Vijaydurg (formerly also known as Gheriah) is a seaport 485 km from Mumbai on India's West Coast. It boasts a safe harbour with average depths in excess of 100 feet.

From Vijaydurg, Goa is a 200 km drive South along the National Highway 66. The beach facing the Arabian Sea has a historic fort ( 800 years old) from which the town/seaport derives its name. The region offers a very panoramic view of the creek and the fort. A number of virgin beaches abound near Vijaydurg. There is a historic temple, a church and mosque in the village of Vijaydurg.

== Nearby places of interest ==
- Vijaydurg Fort was the naval base and dry dock used by Admiral Kanhoji Angre from 1698. The fort was originally built by Raja Bhoj in 1208 and has an entrance hollowed out in it to accommodate entry of a vessel from the sea
- Vijaydurg Port
- Shri Dev Rameshwar Temple is 1.5 km from Vijaydurg, on the outskirts of Rameshwar Wadi (Rameshwar City).
- The 300-year-old tomb of Admiral Sambhaji Angre, son of Kanhoji Angre, is located just outside the walls of Shri Dev Rameshwar Temple
- Konkan Krishi Vidyapith's Mango Research Institute, Rameshwar: A research branch of Konkan's most prominent agricultural research institute is located 1 km from Vijaydurg.
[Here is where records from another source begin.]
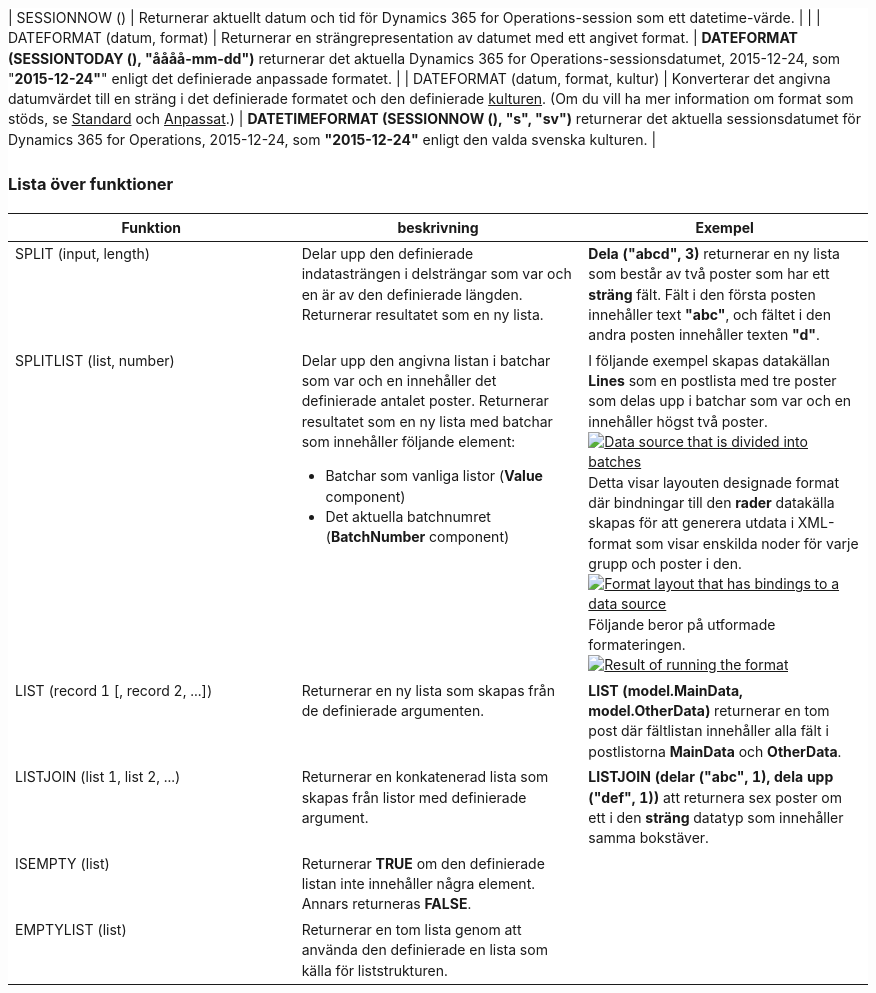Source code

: | SESSIONNOW ()                              | Returnerar aktuellt datum och tid för Dynamics 365 for Operations-session som ett datetime-värde.                                                                                                                                                                                                                                                                         |                                                                                                                                                                                                                                                                                                       |
| DATEFORMAT (datum, format)                  | Returnerar en strängrepresentation av datumet med ett angivet format.                                                                                                                                                                                                                                                                                                    | **DATEFORMAT (SESSIONTODAY (), "åååå-mm-dd")** returnerar det aktuella Dynamics 365 for Operations-sessionsdatumet, 2015-12-24, som "**2015-12-24"**" enligt det definierade anpassade formatet.                                                                                                                      |
| DATEFORMAT (datum, format, kultur)         | Konverterar det angivna datumvärdet till en sträng i det definierade formatet och den definierade [kulturen](https://msdn.microsoft.com/en-us/goglobal/bb896001.aspx). (Om du vill ha mer information om format som stöds, se [Standard](https://msdn.microsoft.com/en-us/library/az4se3k1(v=vs.110).aspx) och [Anpassat](https://msdn.microsoft.com/en-us/library/8kb3ddd4(v=vs.110).aspx).)     | **DATETIMEFORMAT (SESSIONNOW (), "s", "sv")** returnerar det aktuella sessionsdatumet för Dynamics 365 for Operations, 2015-12-24, som **"2015-12-24"** enligt den valda svenska kulturen.                                                                                                                       |

### <a name="list-functions"></a>Lista över funktioner

<table>
<colgroup>
<col width="33%" />
<col width="33%" />
<col width="33%" />
</colgroup>
<thead>
<tr class="header">
<th>Funktion</th>
<th>beskrivning</th>
<th>Exempel</th>
</tr>
</thead>
<tbody>
<tr class="odd">
<td>SPLIT (input, length)</td>
<td>Delar upp den definierade indatasträngen i delsträngar som var och en är av den definierade längden. Returnerar resultatet som en ny lista.</td>
<td><strong>Dela (&quot;abcd&quot;, 3)</strong> returnerar en ny lista som består av två poster som har ett <strong>sträng</strong> fält. Fält i den första posten innehåller text <strong>&quot;abc&quot;</strong>, och fältet i den andra posten innehåller texten <strong>&quot;d&quot;</strong>.</td>
</tr>
<tr class="even">
<td>SPLITLIST (list, number)</td>
<td>Delar upp den angivna listan i batchar som var och en innehåller det definierade antalet poster. Returnerar resultatet som en ny lista med batchar som innehåller följande element:
<ul>
<li>Batchar som vanliga listor (<strong>Value </strong>component)</li>
<li>Det aktuella batchnumret (<strong>BatchNumber </strong>component)</li>
</ul></td>
<td>I följande exempel skapas datakällan <strong>Lines</strong> som en postlista med tre poster som delas upp i batchar som var och en innehåller högst två poster. <a href="./media/picture-splitlist-datasource.jpg"><img src="./media/picture-splitlist-datasource.jpg" alt="Data source that is divided into batches" class="alignnone wp-image-290681 size-full" width="397" height="136" /></a>Detta visar layouten designade format där bindningar till den <strong>rader</strong> datakälla skapas för att generera utdata i XML-format som visar enskilda noder för varje grupp och poster i den. <a href="./media/picture-splitlist-format.jpg"><img src="./media/picture-splitlist-format.jpg" alt="Format layout that has bindings to a data source" class="alignnone wp-image-290691 size-full" width="374" height="161" /></a>Följande beror på utformade formateringen. <a href="./media/picture-splitlist-result.jpg"><img src="./media/picture-splitlist-result.jpg" alt="Result of running the format" class="alignnone wp-image-290701 size-full" width="358" height="191" /></a></td>
</tr>
<tr class="odd">
<td>LIST (record 1 [, record 2, ...])</td>
<td>Returnerar en ny lista som skapas från de definierade argumenten.</td>
<td><strong>LIST (model.MainData, model.OtherData)</strong> returnerar en tom post där fältlistan innehåller alla fält i postlistorna <strong>MainData</strong> och <strong>OtherData</strong>.</td>
</tr>
<tr class="even">
<td>LISTJOIN (list 1, list 2, ...)</td>
<td>Returnerar en konkatenerad lista som skapas från listor med definierade argument.</td>
<td><strong>LISTJOIN (delar (&quot;abc&quot;, 1), dela upp (&quot;def&quot;, 1))</strong> att returnera sex poster om ett i den <strong>sträng</strong> datatyp som innehåller samma bokstäver.</td>
</tr>
<tr class="odd">
<td>ISEMPTY (list)</td>
<td>Returnerar <strong>TRUE</strong> om den definierade listan inte innehåller några element. Annars returneras <strong>FALSE</strong>.</td>
<td></td>
</tr>
<tr class="even">
<td>EMPTYLIST (list)</td>
<td>Returnerar en tom lista genom att använda den definierade en lista som källa för liststrukturen.</td>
Hybrid varieties of Alphonso such as Ratna and Sindhu have been developed here.
- Rameshwar Dockyard is a small dock located just beyond the Mango Research Institute, on the banks of Waghotan River. It is a historic dock used by the Maratha admirals for building ships and docking their smaller ships.

==Wildlife==
Wildlife including the hyena, red fox, barking deer, sea otter, dolphin, porpoise, whale. A wide variety of fish including king mackerel, (surmai), ladyfish, pomfret, stingray, hammerhead shark, puffer fish, mullet, great white shark, carp, eel, black salmon (rawas), swordfish and the seemingly rare sailfish are routinely spotted here. Shellfish like lobster, clams, mussels, oyster, crayfish and many types of crab are abundant. Commonly occurring birds abound like the barn owl, kingfisher, kite, cormorant, stork, egret, red-whiskered bulbul and cuckoo. Endangered species include the great Indian hornbill, vulture, langur (black faced monkey), giant squirrel, crane and tern.

Since the mouth of the estuary opens into the Arabian Sea, the water is clean due to inter-tidal flushing. Vijaydurg also has a Port Trust, Sea & Land Customs Outposts, Shore-guard and a large State Transport Depot. Up until 1983, Vijaydurg was a port of call for the Konkan Steamer service, which ran two ships: Konkan Sevak and Konkan Shakti, which were later sent to supply the IPKF (Indian Peace Keeping Forces) in Sri Lanka.